Nach dem vorliegenden Bericht des Oberwachtmeisters ist es in letzter Zeit verschiedentlich zu Polizeiüberschreitungen gekommen. In der Wirtschaft "Zum Mohrenschimmel" saßen die Gäste bis tief in die Nacht hinein beisammen und bedrohten die abschaffenden Schutzleute. Auch Tanzvergnügen wurden abgehalten. Künftighin werden der Wirtschaftspatrouille zwei Militärposten mitgegeben. Des weiteren weist der Volks- und Soldatenrat die Bevölkerung streng darauf hin, daß bei weiterer Abhaltung solcher Tanzvergnügen und Polizeistundenüberschreitungen die Polizeistunde eingeschränkt wird.
Unter dem Einlauf befindet sich auch ein Brief der Fleischwerke Rosenheim mit berichtigenden Angaben zu einem Artikel des "Wendelstein" und der Bestätigung ihres Anerbietens, wöchentlich einen Zentner konserviertes Voressen (Auslandsware) für die hiesige Volksküche unentgeltlich zur Verfügung zu stellen. Der Volks- und Soldatenrat Rosenheim legt Gewicht auf die Feststellung, daß das Automobil nicht von Herrn Friedrich dem Volks- und Soldatenrat angeboten wurde, wie in dem betr. Artikel des "Wendelstein" gesagt ist, sondern daß der Volks- und Soldatenrat den Besitzer um Ueberlassung ersucht habe. Von einem Schachzug könne nach dieser Richtung hin nicht die Rede sein. Das Anerbieten der Ueberlassung des Voressens wurde im Interesse der notleidenden Bevölkerung mit Dank angenommen.
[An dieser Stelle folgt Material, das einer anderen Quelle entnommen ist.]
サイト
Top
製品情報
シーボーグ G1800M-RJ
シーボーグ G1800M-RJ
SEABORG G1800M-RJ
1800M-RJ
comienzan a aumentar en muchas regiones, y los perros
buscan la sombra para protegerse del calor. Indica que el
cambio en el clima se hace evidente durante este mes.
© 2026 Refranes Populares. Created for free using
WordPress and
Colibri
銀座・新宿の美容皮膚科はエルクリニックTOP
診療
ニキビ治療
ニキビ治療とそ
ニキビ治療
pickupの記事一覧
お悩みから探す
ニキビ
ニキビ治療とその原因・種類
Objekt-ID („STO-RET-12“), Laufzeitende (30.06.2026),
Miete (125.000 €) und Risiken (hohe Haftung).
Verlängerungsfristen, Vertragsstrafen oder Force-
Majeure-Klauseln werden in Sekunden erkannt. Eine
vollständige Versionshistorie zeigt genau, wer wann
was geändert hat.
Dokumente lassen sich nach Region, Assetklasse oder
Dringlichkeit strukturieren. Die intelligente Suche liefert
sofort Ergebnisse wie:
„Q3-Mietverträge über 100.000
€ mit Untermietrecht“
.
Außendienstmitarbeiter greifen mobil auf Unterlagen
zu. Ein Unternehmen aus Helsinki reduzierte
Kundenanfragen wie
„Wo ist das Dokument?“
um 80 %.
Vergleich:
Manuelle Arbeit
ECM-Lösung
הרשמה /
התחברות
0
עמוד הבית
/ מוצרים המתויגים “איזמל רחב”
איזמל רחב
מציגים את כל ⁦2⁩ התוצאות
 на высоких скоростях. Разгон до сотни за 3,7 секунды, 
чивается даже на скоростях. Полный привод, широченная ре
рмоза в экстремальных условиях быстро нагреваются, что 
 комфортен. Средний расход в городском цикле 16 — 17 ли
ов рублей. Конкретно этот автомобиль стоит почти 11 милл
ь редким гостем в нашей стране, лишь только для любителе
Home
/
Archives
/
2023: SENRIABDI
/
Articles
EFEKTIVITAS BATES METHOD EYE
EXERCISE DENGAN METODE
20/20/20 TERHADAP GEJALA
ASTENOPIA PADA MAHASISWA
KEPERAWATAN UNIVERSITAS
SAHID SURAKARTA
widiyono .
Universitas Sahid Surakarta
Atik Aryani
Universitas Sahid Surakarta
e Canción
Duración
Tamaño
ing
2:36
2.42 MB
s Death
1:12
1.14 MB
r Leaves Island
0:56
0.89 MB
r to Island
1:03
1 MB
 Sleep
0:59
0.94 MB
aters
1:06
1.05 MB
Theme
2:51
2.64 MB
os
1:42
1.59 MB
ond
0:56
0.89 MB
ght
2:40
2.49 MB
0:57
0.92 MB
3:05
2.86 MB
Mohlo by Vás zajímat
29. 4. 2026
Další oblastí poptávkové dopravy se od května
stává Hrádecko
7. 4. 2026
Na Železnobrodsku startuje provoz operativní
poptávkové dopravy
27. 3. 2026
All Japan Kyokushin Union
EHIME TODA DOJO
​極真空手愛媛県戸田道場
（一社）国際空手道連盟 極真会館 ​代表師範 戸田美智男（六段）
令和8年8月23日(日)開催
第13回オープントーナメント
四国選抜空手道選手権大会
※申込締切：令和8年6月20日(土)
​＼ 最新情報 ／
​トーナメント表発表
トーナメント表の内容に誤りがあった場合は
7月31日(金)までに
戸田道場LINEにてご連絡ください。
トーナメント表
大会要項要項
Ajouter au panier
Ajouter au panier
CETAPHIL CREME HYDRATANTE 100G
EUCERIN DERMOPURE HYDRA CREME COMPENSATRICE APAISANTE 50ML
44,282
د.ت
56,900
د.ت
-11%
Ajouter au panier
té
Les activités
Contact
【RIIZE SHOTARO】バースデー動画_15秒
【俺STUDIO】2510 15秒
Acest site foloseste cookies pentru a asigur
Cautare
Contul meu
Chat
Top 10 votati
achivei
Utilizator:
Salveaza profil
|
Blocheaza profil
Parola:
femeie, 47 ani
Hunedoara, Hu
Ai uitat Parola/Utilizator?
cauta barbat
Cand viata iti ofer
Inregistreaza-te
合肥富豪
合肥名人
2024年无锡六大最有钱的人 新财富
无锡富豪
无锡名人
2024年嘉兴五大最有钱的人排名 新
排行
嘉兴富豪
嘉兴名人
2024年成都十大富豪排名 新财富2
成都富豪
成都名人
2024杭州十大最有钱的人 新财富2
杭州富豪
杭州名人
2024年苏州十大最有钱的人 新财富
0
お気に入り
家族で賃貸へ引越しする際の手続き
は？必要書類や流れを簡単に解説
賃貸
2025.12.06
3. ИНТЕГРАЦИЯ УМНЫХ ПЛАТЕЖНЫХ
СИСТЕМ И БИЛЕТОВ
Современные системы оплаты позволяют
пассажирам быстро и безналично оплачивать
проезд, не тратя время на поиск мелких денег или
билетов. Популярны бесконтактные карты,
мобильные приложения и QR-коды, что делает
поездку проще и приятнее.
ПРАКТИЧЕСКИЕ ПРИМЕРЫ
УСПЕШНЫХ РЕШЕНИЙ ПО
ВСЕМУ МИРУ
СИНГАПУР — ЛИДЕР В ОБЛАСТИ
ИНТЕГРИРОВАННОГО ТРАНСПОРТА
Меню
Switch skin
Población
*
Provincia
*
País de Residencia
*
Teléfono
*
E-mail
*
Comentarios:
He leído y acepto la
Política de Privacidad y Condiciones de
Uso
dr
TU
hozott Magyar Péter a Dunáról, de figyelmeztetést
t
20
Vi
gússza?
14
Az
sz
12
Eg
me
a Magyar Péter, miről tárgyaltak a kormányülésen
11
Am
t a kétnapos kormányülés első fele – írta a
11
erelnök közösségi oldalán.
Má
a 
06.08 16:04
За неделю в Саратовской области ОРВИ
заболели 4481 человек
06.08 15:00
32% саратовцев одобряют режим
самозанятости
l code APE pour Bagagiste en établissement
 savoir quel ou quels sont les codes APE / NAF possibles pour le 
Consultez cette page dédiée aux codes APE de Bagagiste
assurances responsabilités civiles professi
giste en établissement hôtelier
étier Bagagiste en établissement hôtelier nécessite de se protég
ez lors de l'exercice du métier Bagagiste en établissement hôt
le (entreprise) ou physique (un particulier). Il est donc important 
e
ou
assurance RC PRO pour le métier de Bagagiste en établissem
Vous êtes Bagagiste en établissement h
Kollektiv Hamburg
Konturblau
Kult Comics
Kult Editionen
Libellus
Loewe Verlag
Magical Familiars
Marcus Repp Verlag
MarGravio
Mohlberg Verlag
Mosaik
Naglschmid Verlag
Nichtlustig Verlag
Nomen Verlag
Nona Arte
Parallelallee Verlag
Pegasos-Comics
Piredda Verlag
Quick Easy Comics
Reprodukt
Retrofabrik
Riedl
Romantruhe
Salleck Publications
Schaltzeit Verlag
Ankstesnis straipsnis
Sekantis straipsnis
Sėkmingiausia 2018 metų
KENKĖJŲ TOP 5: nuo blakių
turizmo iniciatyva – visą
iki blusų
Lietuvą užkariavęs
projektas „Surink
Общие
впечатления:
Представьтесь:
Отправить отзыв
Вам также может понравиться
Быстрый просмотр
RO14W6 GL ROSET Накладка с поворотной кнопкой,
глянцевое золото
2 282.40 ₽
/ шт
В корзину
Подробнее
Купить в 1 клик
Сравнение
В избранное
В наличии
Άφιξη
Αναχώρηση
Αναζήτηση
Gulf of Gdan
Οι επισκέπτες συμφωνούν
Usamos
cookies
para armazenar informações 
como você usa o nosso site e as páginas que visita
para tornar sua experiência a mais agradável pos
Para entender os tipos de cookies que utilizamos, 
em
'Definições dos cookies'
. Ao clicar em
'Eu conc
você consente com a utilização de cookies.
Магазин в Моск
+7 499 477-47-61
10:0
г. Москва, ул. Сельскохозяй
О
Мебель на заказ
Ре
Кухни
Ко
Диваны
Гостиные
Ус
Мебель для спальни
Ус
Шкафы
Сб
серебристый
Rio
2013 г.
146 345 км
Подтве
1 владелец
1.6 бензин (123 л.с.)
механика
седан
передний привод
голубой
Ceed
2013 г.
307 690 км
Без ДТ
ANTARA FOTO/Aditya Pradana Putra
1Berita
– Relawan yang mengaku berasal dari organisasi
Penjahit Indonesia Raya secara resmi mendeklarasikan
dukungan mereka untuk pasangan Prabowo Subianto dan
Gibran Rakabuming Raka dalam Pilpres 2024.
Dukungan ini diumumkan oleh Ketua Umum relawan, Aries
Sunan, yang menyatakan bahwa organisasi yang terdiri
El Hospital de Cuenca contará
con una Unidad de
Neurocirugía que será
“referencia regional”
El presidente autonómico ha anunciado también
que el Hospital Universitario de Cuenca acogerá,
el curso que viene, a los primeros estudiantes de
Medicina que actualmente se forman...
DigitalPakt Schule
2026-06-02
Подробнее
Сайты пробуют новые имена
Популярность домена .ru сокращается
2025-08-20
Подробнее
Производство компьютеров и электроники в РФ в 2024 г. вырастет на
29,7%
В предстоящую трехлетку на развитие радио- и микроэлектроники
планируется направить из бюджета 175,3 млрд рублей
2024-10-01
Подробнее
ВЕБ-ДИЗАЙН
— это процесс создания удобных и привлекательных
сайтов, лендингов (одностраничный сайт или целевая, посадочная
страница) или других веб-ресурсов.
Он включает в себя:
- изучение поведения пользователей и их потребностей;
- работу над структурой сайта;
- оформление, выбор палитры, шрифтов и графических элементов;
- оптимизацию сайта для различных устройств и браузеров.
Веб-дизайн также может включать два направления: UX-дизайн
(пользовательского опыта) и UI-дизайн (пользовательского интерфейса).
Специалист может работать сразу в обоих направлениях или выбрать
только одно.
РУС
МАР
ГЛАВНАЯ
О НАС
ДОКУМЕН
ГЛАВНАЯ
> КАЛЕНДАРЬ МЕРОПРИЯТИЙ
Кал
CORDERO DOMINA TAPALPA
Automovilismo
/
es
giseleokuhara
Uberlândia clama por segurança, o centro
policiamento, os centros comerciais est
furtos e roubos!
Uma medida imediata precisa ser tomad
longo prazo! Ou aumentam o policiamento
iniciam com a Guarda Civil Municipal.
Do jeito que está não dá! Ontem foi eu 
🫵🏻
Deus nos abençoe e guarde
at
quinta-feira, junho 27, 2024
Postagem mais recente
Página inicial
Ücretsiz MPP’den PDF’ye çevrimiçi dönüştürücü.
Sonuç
Der Schloßherr von Neubeuern, Baron v. Herwarth, bis vor kurzem Oberst im Großen Hauptquartier, hat dem Volks- und Soldatenrat mitgeteilt, er wolle als schlichter Landwirt gerne seine Kraft in den Dienst des Volkes stellen. Von seinem Anerbieten wird dankend Kenntniss genommen und im Bedarfsfall Gebrauch gemacht. Die Frau Baronin v. Herwarth wird ihr seit Kriegsbeginn unterhaltenes Lazarett nach wie vor weiterführen.